__Document section__
-.-.-
1. Verify the signature, persist raw, ack fast, process async.
2. Idempotent writes on natural keys.
3. Server-side bucketing, so clients never get the raw firehose.
4. A provider-agnostic normalized model, so the next wearable is a parser, never a schema migration.

The reason those four survive every tier is that they do not depend on the delivery being clean. They make the application correct no matter how the data arrives. That is the whole thesis. Stop negotiating with the sender. Put idempotency on the write, store the raw payload, and let every messy path converge to the same state.

The platform this is drawn from is on GitHub if you want to see the receiver, the worker, and the upserts in context: [github.com/prasadus92/wearables-data-platform](https://github.com/prasadus92/wearables-data-platform).

## Key takeaways

- You control none of the delivery semantics from an external vendor: count, ordering, completeness, timing, replay. Do not try to. Make correctness invariant to delivery instead.
- Idempotency is the load-bearing primitive. Applying the same data twice lands the same state as applying it once, like setting a switch to on rather than ringing a bell.
- Put idempotency on the write, keyed by the natural key of the data, not only on the receiver. The receiver dedupe knows about one path; the natural-key upsert covers every path, webhook, backfill, replay, and reconcile alike.
- Persist the raw event before you process it. It is your idempotency ledger, your audit trail, and your replay buffer, and the vendor has no resend button.
- Volume is set by the sender, so input-shaped limits like the `Postgres` parameter cap belong in the design at the one choke point every path shares.
- Choose the dedupe grain per layer. Writes want the key as tight as the data; jobs want it as tight as the intent. Never key a dedupe id coarser than the retry intent.
-.-.-
__Extracted entries__
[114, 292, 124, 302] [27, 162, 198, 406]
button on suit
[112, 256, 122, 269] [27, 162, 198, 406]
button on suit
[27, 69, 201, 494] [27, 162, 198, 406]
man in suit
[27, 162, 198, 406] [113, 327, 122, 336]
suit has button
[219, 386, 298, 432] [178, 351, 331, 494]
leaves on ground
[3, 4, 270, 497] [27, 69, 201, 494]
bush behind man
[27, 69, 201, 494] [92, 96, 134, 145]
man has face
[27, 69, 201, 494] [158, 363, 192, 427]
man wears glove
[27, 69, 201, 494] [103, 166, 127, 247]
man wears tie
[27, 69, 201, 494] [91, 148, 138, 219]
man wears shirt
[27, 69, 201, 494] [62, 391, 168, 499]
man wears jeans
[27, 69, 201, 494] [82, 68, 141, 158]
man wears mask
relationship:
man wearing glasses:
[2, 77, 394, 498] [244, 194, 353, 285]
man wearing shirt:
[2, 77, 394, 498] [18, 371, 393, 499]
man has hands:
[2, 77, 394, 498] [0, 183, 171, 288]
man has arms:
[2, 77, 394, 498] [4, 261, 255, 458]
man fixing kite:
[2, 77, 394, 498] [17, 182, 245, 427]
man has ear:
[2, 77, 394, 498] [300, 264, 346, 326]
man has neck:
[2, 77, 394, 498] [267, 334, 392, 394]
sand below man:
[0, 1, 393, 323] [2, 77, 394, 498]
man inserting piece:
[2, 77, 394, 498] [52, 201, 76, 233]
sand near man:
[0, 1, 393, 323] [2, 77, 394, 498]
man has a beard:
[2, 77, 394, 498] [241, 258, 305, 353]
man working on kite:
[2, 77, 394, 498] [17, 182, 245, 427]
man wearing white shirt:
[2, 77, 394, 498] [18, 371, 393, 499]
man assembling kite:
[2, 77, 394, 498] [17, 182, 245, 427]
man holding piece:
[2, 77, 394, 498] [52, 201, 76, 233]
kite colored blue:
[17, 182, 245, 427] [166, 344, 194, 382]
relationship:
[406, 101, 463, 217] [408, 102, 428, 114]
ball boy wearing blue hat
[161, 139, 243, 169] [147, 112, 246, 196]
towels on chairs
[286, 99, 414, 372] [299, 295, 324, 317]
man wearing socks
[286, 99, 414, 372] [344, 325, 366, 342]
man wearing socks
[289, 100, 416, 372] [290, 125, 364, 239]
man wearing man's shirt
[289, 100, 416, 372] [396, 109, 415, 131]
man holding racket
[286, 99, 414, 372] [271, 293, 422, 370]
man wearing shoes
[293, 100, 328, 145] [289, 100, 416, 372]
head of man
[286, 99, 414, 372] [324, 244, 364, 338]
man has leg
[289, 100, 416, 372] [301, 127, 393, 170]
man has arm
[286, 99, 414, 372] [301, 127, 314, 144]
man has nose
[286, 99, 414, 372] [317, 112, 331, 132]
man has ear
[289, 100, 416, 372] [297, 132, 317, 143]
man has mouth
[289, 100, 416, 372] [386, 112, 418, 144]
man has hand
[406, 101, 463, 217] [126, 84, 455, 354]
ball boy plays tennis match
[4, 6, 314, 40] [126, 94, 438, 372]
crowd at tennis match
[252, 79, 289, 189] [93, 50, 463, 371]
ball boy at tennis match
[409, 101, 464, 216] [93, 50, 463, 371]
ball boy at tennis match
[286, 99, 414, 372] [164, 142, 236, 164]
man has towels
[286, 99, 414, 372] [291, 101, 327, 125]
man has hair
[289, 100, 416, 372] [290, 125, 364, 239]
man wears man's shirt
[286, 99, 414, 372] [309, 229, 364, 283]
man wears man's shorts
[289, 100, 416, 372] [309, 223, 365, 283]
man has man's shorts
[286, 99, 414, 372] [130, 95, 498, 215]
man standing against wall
-.-.-
__Description of the task__
Condense the paragraph in the passage on ingesting wearable data that begins "The reason those four survive every tier" into a short bulleted list that keeps its main points. The records were taken from a separate source unrelated to the passage.

__Response to the exercise__
- The four practices hold at every tier because they do not depend on clean delivery.
- They keep the application correct however the data arrives, which is the central thesis.
- Rather than negotiating with the sender, place idempotency on the write and store the raw payload.
- Every messy path should then converge to the same state.